The packages reshape and reshape2 performs more complex operations on a data object. The function melt(DataObject)
can converts cross-classified table data, as that shown above, into a [row, column] format.
f1 # assume data object f1 from Exercise #6
## FishSpp Male Female
## 1 Sunfish 59 72
## 2 Bass 14 21
## 3 Shad 189 138
library(reshape) # load package reshape
## Warning: package 'reshape' was built under R version 3.2.3
f2 <- melt(f1) # reshape using melt converts to [rows,columns]
## Using FishSpp as id variables
names(f2)[2:3] <- c("Sex", "Count"); f2 # re-label data w/names & examine; [row, column] format
## FishSpp Sex Count
## 1 Sunfish Male 59
## 2 Bass Male 14
## 3 Shad Male 189
## 4 Sunfish Female 72
## 5 Bass Female 21
## 6 Shad Female 138
Note that R returns a message “Using FishSpp as id variables.” This means that melt()
performs the reshaping on the variable FishSpp and transposes (i.e., pivots) the other two columns, Male and Female.
Controlling the pivot:
But what if you wanted to perform a transposition by fixing one or more variables and transposing the others? (Think of an .xls/.xlsx “pivot table”)
# import a new data set f1mod.csv; NOTE it has 2 Lakes but is still a cross-classified data table
f1mod <- read.csv("f1mod.csv", header = T); f1mod # examine
## Lake FishSpp Male Female
## 1 Spring Sunfish 59 72
## 2 Spring Bass 14 21
## 3 Spring Shad 189 138
## 4 Clear Sunfish 63 95
## 5 Clear Bass 7 32
## 6 Clear Shad 126 98
# first do a reshape and see what happens
melt(f1mod) # reshape & examine
## Using Lake, FishSpp as id variables
## Lake FishSpp variable value
## 1 Spring Sunfish Male 59
## 2 Spring Bass Male 14
## 3 Spring Shad Male 189
## 4 Clear Sunfish Male 63
## 5 Clear Bass Male 7
## 6 Clear Shad Male 126
## 7 Spring Sunfish Female 72
## 8 Spring Bass Female 21
## 9 Spring Shad Female 138
## 10 Clear Sunfish Female 95
## 11 Clear Bass Female 32
## 12 Clear Shad Female 98
It worked!
The data output looks logical and is in the desired [row,column] format. As a function, melt()

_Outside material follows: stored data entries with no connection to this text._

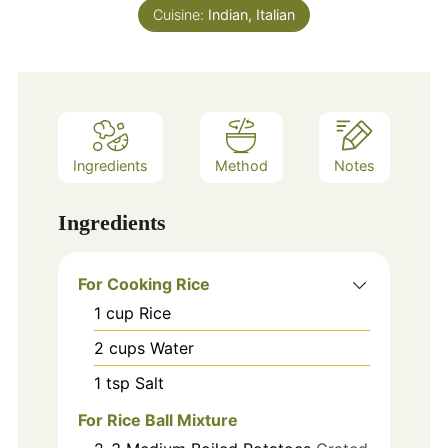
Cuisine:
Indian, Italian
Ingredients
Method
Notes
Ingredients
For Cooking Rice
1
cup
Rice
2
cups
Water
1
tsp
Salt
For Rice Ball Mixture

defaults to a transposition where the last column in the data becomes the “values” - that is, the data, which here is the frequencies. The column next to last column becomes “variable” (here, the osprey sex), and the first two columns in sequence become the “id variables” Lake and FishSpp on which the pivot occurs.
Can I alter how the pivot occurs?
You can alter how the pivot occurs by using the option id =c()
, where c(Var2Use)
is the variables, and their sequence, on which the pivot will occur. Let’s compare by switching the sequence of variable Lake and FishSpp. Output now has FishSpp in the first column and Lake in the second.
melt(f1mod, id =c("FishSpp", "Lake")) # reshape w/different sequence & examine
## FishSpp Lake variable value
## 1 Sunfish Spring Male 59
## 2 Bass Spring Male 14
## 3 Shad Spring Male 189
## 4 Sunfish Clear Male 63
## 5 Bass Clear Male 7
## 6 Shad Clear Male 126
## 7 Sunfish Spring Female 72
## 8 Bass Spring Female 21
## 9 Shad Spring Female 138
## 10 Sunfish Clear Female 95
## 11 Bass Clear Female 32
## 12 Shad Clear Female 98
Basic calls related to data reshaping are:
t()
=> Naive transpositionmelt()
=> Reshape (“Pivot”) cross-classified dataAn important option for melt()
is:
id =c(Vars2Use)
=> Controls the variables used, and their sequence, in the reshapeData for this exercise are in: ../baseR-V2016.2/data/exercise_dat.
The data file rodent_seedchoice.csv is a spreadsheet-based representation of seed preferences by rodents. Variables diff_ are the difference between seeds chosen and seeds presented, where “_" are the 3 seed choices. This is a commonly found “table” format data structure that must be reshaped for analysis in R.